New South LA wetlands now drained and dry

Oct. 24, 2012, 1:46 p.m.

The wetlands are currently drained and dry.

The South L.A. wetlands on 54th Street and Avalon Boulevard is now conspicuously dry, as a problem with the basin liner caused city officials to drain the water and try again. The wetlands and park were opened in February of this year, but since then seepage and filtration issues spurred the City to replace the ceramic liner with a plastic one.

Eva Kandarpa Behrend, Councilwoman Jan Perry's communications director, said city officials are hoping the winter months will bring rain so that the wetlands can be refilled naturally. If the next few months aren't wet enough, the basin will have to be manually refilled.

In the meantime, people are using the park's walking paths for jogging and exercise, and the more than $19 million development is poised to enter a second phase. The lot was once an MTA bus yard and a 56,000-square-foot space that used to store old rail cars is still situated on the southside of the park. As of now, the building is fairly run down, empty and unused.

Although original plans for the structure included building a railroad museum, there's not enough money to do so, said Behrend, so they're looking at other options. The police captain at Newton, the local division of the LAPD, is hoping to use the space to expand their community youth group known as PAL, the Police Activities League. The league began about a year ago with only three participants and now includes more than 400 kids.

“I'm getting to the point where I'm limited in the number of kids I can take on and the number of programs I can offer,” Capt. Jorge Rodriguez, who oversees the program, told OnCentral.

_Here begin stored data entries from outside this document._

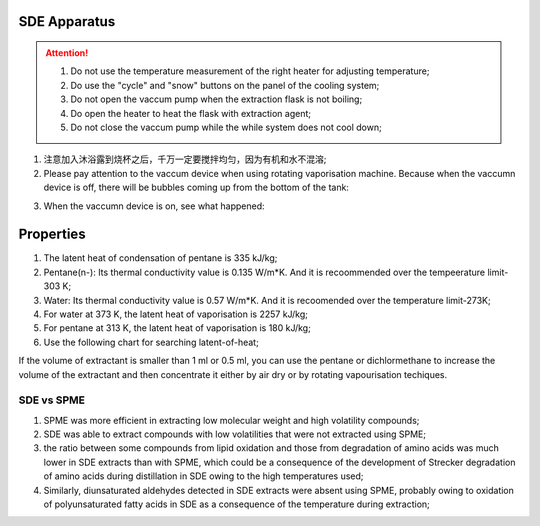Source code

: SDE Apparatus
=================

.. attention::
  
  1. Do not use the temperature measurement of the right heater for adjusting temperature;
  
  2. Do use the "cycle" and "snow" buttons on the panel of the cooling system;
  
  3. Do not open the vaccum pump when the extraction flask is not boiling;
  
  4. Do open the heater to heat the flask with extraction agent;
  
  5. Do not close the vaccum pump while the while system does not cool down;

1. 注意加入沐浴露到烧杯之后，千万一定要搅拌均匀，因为有机和水不混溶;

2. Please pay attention to the vaccum device when using rotating vaporisation machine. Because when the vaccumn device is off, there will be bubbles coming up from the bottom of the tank:

.. raw:: html

    <video poster="https://fechii-application-chemical-engineer.readthedocs.io/en/latest/_static/logo.jpg" width="800" height="466" controls="controls">
        <source src="https://fechii-application-chemical-engineer.readthedocs.io/en/latest/_static/videos/foaming.mov">
    </video>

3. When the vaccumn device is on, see what happened:

.. raw:: html

    <video poster="https://fechii-application-chemical-engineer.readthedocs.io/en/latest/_static/logo.jpg" width="800" height="466" controls="controls">
        <source src="https://fechii-application-chemical-engineer.readthedocs.io/en/latest/_static/videos/vacumn-not-foaming.mov">
    </video>

Properties
===============

1. The latent heat of condensation of pentane is 335 kJ/kg;

2. Pentane(n-): Its thermal conductivity value is 0.135 W/m*K. And it is recoommended over the tempeerature limit-303 K;

3. Water: Its thermal conductivity value is 0.57 W/m*K. And it is recoomended over the temperature limit-273K;

4. For water at 373 K, the latent heat of vaporisation is 2257 kJ/kg;

5. For pentane at 313 K, the latent heat of vaporisation is 180 kJ/kg;

6. Use the following chart for searching latent-of-heat;

.. raw:: html
  :file: latent-of-heat.html

If the volume of extractant is smaller than 1 ml or 0.5 ml, you can use the pentane or dichlormethane to increase the volume of the extractant and then concentrate it either by air dry or by rotating vapourisation techiques. 


SDE vs SPME
------------

1. SPME was more efficient in extracting low molecular weight and high volatility compounds;
2. SDE was able to extract compounds with low volatilities that were not extracted using SPME;
3. the ratio between some compounds from lipid oxidation and those from degradation of amino acids was much lower in SDE extracts than with SPME, which could be a consequence of the development of Strecker degradation of amino acids during distillation in SDE owing to the high temperatures used;
4. Similarly, diunsaturated aldehydes detected in SDE extracts were absent using SPME, probably owing to oxidation of polyunsaturated fatty acids in SDE as a consequence of the temperature during extraction;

But once again the issue of money remains. At minimum, the building needs to be retrofitted for earthquake safety and checked for asbestos and lead paint, said Rodriguez. He estimates the project could cost up to $3 million and most of that money would have to come from a generous private funder or corporate sponsor. Although Perry's office hopes to work with the LAPD to secure funding for the site, the councilwoman will be replaced next year and it will be the new councilmember's responsibility to continue, said Behrend.

Perry's office hopes that the South Los Angeles Wetlands Park will flourish and grow into what the Augustus F. Hawkins Natural Park, located right around the corner, has become over the last decade. This park located at Compton and Slauson, includes a small amphitheater, gardening area, dirt trails and grassy knolls. The wetlands were added a few years ago in 2006 and have exploded with plant and animal life. Augustus Hawkins even has a nature museum that explains plant life found in the area and hosts arts and craft days for local kids. In addition, Newton's PAL program even hosts a few of their courses at the park.

When the new nine-acre wetlands opened this year on Avalon, Perry acknowledged that the space will take time to come into its own.

"This is a grassroots effort that has resulted in bringing nature back to our community," Perry said at the park's debut. "What you see now is just the beginning of something that will … explode into something absolutely beautiful."